Colocations à Esch : le ministère de l’Intérieur ne peut (presque) rien faire

Dans la polémique autour du règlement des colocations dans la ville étudiante d’Esch-sur-Alzette, où le conseil échevinal s’est mis en tête de vouloir régulariser sa politique de gentrification en s’attaquant à ce mode de vie, la ministre de l’Intérieur n’a pas grand-chose à dire.

(©Pixabay Congerdesign)

Même en plein été, la querelle autour du plan d’aménagement général (PAG) eschois n’est pas près de se calmer. Et pour cause : le bourgmestre Georges Mischo et sa majorité noir-bleu-vert campent sur leurs positions et essaient de jouer la montre en promettant une campagne d’information – tout en laissant les concerné-e-s devant le statu quo. Ce qui est surtout irritant pour celles et ceux dont la colocation n’a pas été reconnue par les services de la Ville d’Esch et qui sont donc mis sur le registre d’attente. Or, être inscrit-e sur ce registre ne veut pas seulement dire qu’on ne peut pas commander une poubelle ou un certificat de parking résidentiel, mais qu’on est aussi privé-e d’accès à des mesures sociales comme l’allocation de vie chère et le Revis.
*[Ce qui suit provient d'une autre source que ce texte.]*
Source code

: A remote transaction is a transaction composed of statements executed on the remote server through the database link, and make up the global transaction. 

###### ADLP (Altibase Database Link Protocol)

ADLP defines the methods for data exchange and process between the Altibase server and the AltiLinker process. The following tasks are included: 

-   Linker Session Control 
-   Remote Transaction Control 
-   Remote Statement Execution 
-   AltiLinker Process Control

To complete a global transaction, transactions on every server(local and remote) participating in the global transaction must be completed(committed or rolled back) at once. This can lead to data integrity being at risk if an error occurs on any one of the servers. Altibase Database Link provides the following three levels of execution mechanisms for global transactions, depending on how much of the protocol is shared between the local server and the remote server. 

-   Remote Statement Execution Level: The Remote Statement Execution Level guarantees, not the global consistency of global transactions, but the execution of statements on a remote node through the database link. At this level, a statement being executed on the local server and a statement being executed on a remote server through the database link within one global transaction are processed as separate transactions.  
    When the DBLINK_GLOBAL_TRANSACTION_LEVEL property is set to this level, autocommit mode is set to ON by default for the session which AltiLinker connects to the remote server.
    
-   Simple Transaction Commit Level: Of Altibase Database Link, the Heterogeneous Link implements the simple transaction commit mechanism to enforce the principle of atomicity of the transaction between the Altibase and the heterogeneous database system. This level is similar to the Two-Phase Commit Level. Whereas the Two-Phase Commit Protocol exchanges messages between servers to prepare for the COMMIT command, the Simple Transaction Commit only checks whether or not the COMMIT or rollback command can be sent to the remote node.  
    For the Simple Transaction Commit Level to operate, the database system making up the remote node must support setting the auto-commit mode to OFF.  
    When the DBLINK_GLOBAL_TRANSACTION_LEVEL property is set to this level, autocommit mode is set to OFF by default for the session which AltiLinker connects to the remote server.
Ce qui fait dire à l’opposition que les mesures préconisées par le collège échevinal sont bel et bien asociales et visent à exclure une certaine couche de la population du centre-ville – du moins des maisons unifamiliales. Des arguments que l’équipe Mischo et Knaff refuse en bloc. Une possible arbitre pourrait être la ministre de l’Intérieur Taina Bofferding – même s’il est vrai que sa neutralité dans le dossier peut être mise en doute, vu qu’elle a été conseillère municipale eschoise (de 2011 à 2018) pour le compte des socialistes, désormais rélégué-e-s aux bancs de l’opposition.

Règler les colocations par le PAG reste illégal

Le problème principal reste le PAG, qui aurait dû être voté en deuxième lecture et donc en définitive avant les vacances d’été. Suite aux désaccords, ce vote tout de même crucial a été repoussé à l’automne – Mischo disant qu’il veut un vote à l’unanimité. Mais ce changement de calendrier, surtout sans fixer de date précise, peut aussi être un angle d’attaque. C’est ce que le député et conseiller communal eschois Déi Lénk Marc Baum s’est probablement dit en posant toute une série de questions à la ministre sur ce qui arrive quand une commune ne respecte pas certaines finesses du PAG. En effet, la ministre avait déjà constaté que le règlement des colocations par le biais du PAG n’était « pas du ressort de ces instruments juridiques [du PAG] » et en conséquence illégal, dans une autre réponse à un parlementaire. Or, la loi stipule qu’au plus tard trois mois après le premier vote sur le PAG, le conseil communal doit approuver ou rejeter celui-ci si des illégalités sont constatées. Le problème est que cette date du deuxième vote aurait dû être le 7 janvier de cette année.

À la question de savoir quelles conséquences sont prévues si une commune ne respecte pas cette loi, Bofferding répond qu’elle n’y peut pas grand-chose, puisqu’il s’agit d’un ordre et non pas d’un délai de rigueur. Tandis que ce dernier pourrait entraîner des sanctions en cas de non-respect, le délai d’ordre est indicatif et a « pour objectif d’accélérer l’action administrative ». Au-delà de la question de l’efficacité de tels délais, se pose également la question de savoir si une telle législation ne provoque pas des lenteurs et n’encourage pas les batailles politiques locales. Car, uniquement dans l’hypothèse d’un report « sine die » du vote, des conséquences sont possibles de la part du ministère ou de la justice. Encore faut-il définir quand l’éternité a assez duré avant que cette mécanique se mette en branle.

Un brin d’espoir se dégage tout de même des réponses aux trois dernières questions du député ; elles concernent la possibilité d’application de mesures illégales – telles que qualifiées par la ministre. Pour Bofferding, le premier vote provisoire n’instaure qu’un moratoire jusqu’au vote définitif, mais aucunement un chèque en blanc pour appliquer des règlements non conformes. Finalement, la ministre se dit prête « à effectuer un contrôle de légalité et à sanctionner, le cas échéant, toute violation », fait-elle savoir. Ce n’est donc que partie remise.